While not born there, designer Ryohei Kawanishi creates a collection that showcases the style of the men he sees in Harlem for the menswear brand, Landlord. This is no easy task, many of the styles that originated in Harlem were created by its large black community, and if Kawanishi isn’t careful, his collection, with intentions to show appreciation of his new home, could cross the barrier to appropriation. Luckily, Kawanishi gave us the former rather than the latter.
While many designers often appropriate the iconic style of the people of Harlem, give no credit, and slap the word “urban” over the collection’s title and feature it on mostly white models, Kawanishi wants to make it perfectly clear that he is showcasing the style of Harlem’s community, and giving credit where credit is due.

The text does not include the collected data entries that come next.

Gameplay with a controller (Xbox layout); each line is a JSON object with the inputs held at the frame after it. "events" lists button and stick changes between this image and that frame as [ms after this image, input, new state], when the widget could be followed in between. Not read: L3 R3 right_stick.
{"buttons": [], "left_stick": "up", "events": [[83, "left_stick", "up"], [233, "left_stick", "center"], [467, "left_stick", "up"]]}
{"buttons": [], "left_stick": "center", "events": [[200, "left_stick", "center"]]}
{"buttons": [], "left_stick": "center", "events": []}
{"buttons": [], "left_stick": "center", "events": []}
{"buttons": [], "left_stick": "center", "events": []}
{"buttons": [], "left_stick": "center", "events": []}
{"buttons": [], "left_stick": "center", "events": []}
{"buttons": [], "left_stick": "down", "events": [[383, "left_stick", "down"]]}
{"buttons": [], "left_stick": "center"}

Chunky gold chains, wooden earrings, and oversized tops seemed to be large staples in the collection. Points of style inspiration include that of 90s’ hip hop fashion, and the work of Dapper Dan, the notorious Harlem counterfeiter. Shirts with green and red stripes, and a print that we’re pretty sure Burberry might be familiar with are featured, throughout the collection.
I am obsessed with the way Landlord is able to over exaggerate an already outsized style. The collection takes the many staples of Harlem street fashion and puts them into overdrive. Another thing that the brand gets correctly, is using black models for this collection. We see far too often collections inspired by people of color, but people color are excluded in promotions, or runway shows. Not only does this give the founders of the style the recognition they deserve, but it’s so nice to see more models of color in an industry that is known for harsh standards of beauty.
Landlord, the brand based in Brooklyn has only been around for a few seasons, but they have already nailed so many things that brands that have been around for decades can’t land. Designers can always be inspired by the styles and showcase cultures they come into contact with through their eyes, but there are definately tasteful ways to go about it, and Landlord shows that it’s not extremely complicated. Hopefully, more designers will take a page out of Ryohei Kawanishi’s book and do more research and take extra care in making sure they give credit where credit is due when releasing their collections. Landlord’s collection is not only a look at a classic street style seen through someone else’s point of view, it’s a celebration of the street style itself.